__Kurzaufgabe a__: Geben Sie aus dem Beitrag zum Gedenken in Gudendorf alles von "Seit nunmehr dreiunddreißig" bis hinunter zu "und Zwangsarbeiter statt." wortgetreu wieder.

____ Vorgegebener Text

Gegenwind Nr. 333 - Juni 2016
Politik und Kultur in Schleswig-Holstein

Gedenken in Gudendorf:
Kreuzzug gegen den "jüdischen Bolschewismus"

Von Günther Stamer


Am 22. Juni 2016 sind es 75 Jahre her, dass Nazi-Deutschland die Völker der Sowjetunion überfiel. In einem "Blitzkrieg" wollten die Hitlerfaschisten den "jüdischen Bolschewismus" vernichten.


Das Ende ist bekannt. Den "Kreuzzug gegen den Bolschewismus" mussten 27 Millionen Sowjetbürger mit dem Leben bezahlen. Schon vor dem Angriff auf die Sowjetunion wurden von der NSDAP und Repräsentanten des Finanzkapitals (so von Thyssen, Krupp, Siemens, den IG Farben, der Deutscher Bank) wirtschaftspolitische Zielsetzungen zur Ausbeutung der UdSSR formuliert. Hierbei ging es vor allem darum, schnell die sowjetischen Ölquellen in die Hand zu bekommen und auszubeuten. Die längerfristigen Überlegungen zielten auf eine Kolonialisierung der UdSSR, die vor allem Mineralöl, Erze und Lebensmittel liefern sollte. Konzeptionell ausgearbeitet wurden diese ökonomischen Überlegungen vor allem von der "Gesellschaft für europäische Wirtschaftsplanung und Großraumwirtschaft", deren stellvertretender Vorsitzender des wissenschaftlichen Beirats der Direktor des Kieler Instituts für Weltwirtschaft, Andreas Predöhl, war.

Blumen für Gudendorf

Seit nunmehr dreiunddreißig Jahren findet alljährlich, um den 8. Mai herum, in Gudendorf (Kreis Dithmarschen) eine Gedenkveranstaltung an den Massengräbern sowjetischer Kriegsgefangener und Zwangsarbeiter statt.

"Niemals soll vergessen werden, dass zwischen dem Überfall Deutschlands am 22. Juni 1941 und dem 8. Mai 1945 27 Millionen Menschen in den zur Sowjetunion gehörenden Ländern umgebracht wurden. Zuerst waren es die Juden, dann die Sinti und Roma, schließlich traf es die sowjetischen Kriegsgefangenen. Über fünf Millionen sowjetische Soldaten gerieten in deutsche Kriegsgefangenschaft, 3,3 Millionen wurden durch Hunger, Seuchen, Erschießungen und menschenunwürdige Behandlung in Verantwortung von Wehrmacht, SS und SD ums Leben gebracht. Zu diesen Opfern gehören auch die sowjetischen Soldaten, die in den Dünen von Gudendorf in Massengräbern anonym verscharrt wurden und umgebettete Zwangsarbeiter aus den östlichen Ländern, die ihre Heimat nicht wiedergesehen haben", so Günther Wilke für die "Initiative Blumen für Gudendorf" in seiner Rede auf der Gedenkveranstaltung an der Gedenkstätte Gudendorf am 7. Mai.

________
____ Eingabedaten

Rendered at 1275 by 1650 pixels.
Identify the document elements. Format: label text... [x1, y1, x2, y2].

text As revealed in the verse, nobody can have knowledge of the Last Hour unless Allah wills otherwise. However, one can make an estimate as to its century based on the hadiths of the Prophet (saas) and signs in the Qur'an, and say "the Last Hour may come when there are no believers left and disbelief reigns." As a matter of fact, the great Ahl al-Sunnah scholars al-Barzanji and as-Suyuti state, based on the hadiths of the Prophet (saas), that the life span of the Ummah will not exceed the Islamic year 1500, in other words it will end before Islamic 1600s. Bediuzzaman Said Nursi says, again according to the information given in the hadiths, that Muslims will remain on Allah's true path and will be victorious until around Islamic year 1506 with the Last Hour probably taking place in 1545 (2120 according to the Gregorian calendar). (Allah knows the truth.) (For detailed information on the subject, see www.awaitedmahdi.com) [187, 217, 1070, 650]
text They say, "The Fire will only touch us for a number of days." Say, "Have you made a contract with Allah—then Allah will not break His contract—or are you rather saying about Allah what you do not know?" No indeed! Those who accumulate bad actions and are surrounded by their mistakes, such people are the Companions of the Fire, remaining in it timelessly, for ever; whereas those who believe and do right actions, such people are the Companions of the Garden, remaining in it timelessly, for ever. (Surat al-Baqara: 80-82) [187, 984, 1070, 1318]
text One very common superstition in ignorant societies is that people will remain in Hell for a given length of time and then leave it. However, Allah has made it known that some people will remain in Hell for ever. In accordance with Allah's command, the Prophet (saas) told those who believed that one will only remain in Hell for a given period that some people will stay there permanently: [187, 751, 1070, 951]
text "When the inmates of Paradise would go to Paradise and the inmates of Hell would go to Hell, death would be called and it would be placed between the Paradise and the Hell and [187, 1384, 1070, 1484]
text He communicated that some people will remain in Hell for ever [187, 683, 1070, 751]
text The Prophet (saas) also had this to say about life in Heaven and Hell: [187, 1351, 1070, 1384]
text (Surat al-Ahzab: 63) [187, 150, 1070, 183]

________

__Kurzaufgabe b__: Führen Sie jede Zeile der Datensätze auf, in der die Zeichenfolge "some" vorkommt. Dabei ist die Groß- und Kleinschreibung zu beachten.

__Lösung a__:
Seit nunmehr dreiunddreißig Jahren findet alljährlich, um den 8. Mai herum, in Gudendorf (Kreis Dithmarschen) eine Gedenkveranstaltung an den Massengräbern sowjetischer Kriegsgefangener und Zwangsarbeiter statt.

__Lösung b__:
text One very common superstition in ignorant societies is that people will remain in Hell for a given length of time and then leave it. However, Allah has made it known that some people will remain in Hell for ever. In accordance with Allah's command, the Prophet (saas) told those who believed that one will only remain in Hell for a given period that some people will stay there permanently: [187, 751, 1070, 951]
text He communicated that some people will remain in Hell for ever [187, 683, 1070, 751]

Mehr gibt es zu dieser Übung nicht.